### Aim of the task
From the data that follows, copy every line holding the string "Retained".

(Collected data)
Start of Block

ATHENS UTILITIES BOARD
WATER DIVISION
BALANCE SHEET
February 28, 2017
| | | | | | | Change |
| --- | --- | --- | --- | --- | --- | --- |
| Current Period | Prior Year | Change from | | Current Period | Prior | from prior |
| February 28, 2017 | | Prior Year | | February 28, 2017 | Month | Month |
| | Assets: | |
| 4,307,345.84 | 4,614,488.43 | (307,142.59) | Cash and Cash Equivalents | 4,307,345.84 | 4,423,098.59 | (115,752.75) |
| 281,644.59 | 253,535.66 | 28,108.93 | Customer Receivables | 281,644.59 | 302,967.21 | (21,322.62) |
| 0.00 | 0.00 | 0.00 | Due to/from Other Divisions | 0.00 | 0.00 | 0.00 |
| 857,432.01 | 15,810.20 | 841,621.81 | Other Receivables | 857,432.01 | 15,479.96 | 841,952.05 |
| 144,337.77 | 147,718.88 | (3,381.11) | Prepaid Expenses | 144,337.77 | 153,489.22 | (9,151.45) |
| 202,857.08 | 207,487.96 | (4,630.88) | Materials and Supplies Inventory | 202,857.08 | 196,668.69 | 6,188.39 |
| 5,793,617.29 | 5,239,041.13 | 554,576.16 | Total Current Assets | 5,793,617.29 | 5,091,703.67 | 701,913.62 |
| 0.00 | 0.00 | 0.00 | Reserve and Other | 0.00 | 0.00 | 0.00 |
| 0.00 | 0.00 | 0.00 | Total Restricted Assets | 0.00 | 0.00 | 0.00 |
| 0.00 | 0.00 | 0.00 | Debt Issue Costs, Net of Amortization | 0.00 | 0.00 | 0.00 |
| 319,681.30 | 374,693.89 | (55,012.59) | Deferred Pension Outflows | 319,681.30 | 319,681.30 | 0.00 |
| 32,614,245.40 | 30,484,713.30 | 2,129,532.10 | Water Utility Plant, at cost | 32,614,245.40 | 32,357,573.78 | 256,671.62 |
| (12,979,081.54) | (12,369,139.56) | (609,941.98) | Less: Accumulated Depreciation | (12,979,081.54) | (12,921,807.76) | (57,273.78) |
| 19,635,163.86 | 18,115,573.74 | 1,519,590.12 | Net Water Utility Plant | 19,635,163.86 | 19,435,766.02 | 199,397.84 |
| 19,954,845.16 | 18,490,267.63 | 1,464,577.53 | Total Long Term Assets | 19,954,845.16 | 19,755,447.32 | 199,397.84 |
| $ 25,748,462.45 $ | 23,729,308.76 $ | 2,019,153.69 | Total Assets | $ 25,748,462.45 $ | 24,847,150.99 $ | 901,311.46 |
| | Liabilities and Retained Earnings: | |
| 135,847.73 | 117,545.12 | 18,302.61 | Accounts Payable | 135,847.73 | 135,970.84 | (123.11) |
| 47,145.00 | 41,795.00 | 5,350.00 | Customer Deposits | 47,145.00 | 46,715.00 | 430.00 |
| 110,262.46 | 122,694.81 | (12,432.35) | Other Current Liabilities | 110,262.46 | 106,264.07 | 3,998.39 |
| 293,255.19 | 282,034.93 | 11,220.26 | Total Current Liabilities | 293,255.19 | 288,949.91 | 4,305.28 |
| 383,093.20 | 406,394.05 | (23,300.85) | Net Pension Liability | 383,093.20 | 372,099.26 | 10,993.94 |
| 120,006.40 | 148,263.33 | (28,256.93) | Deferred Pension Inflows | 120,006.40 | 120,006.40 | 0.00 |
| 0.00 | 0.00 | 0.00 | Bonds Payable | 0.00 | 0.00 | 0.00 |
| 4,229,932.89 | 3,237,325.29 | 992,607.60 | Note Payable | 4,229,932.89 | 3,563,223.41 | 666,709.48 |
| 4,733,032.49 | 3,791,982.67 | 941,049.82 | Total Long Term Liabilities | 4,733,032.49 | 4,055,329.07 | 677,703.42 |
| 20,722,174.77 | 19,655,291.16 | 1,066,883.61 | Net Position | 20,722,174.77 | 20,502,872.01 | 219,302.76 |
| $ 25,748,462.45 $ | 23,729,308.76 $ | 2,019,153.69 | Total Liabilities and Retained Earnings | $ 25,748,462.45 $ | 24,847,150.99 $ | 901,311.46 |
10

End of Block
Start of Block

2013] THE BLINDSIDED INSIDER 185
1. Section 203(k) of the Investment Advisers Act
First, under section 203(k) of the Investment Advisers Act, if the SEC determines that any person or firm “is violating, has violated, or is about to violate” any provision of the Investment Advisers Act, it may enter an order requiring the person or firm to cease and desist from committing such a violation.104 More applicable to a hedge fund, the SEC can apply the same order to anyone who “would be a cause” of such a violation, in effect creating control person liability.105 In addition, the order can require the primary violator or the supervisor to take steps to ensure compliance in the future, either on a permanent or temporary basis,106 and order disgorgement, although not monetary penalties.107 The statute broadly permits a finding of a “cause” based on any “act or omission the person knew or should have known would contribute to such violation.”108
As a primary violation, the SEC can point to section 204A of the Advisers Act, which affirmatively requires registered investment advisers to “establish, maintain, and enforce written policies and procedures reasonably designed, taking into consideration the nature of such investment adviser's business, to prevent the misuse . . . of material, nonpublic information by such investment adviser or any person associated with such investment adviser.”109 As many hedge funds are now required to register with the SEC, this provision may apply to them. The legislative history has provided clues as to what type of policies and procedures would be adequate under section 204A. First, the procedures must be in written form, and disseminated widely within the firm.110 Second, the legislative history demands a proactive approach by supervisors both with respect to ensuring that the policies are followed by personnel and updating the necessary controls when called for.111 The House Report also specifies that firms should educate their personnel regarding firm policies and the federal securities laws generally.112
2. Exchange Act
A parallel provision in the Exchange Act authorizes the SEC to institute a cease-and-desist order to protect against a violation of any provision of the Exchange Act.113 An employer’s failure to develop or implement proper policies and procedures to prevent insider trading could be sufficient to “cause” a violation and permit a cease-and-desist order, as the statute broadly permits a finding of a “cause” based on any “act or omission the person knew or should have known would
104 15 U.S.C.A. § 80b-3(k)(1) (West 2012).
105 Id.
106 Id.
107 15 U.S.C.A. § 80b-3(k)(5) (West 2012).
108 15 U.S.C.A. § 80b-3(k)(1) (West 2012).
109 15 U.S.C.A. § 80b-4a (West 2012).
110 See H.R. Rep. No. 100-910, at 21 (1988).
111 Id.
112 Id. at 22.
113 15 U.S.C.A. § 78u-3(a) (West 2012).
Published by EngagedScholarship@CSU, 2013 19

End of Block

### Task response
| | Liabilities and Retained Earnings: | |
| $ 25,748,462.45 $ | 23,729,308.76 $ | 2,019,153.69 | Total Liabilities and Retained Earnings | $ 25,748,462.45 $ | 24,847,150.99 $ | 901,311.46 |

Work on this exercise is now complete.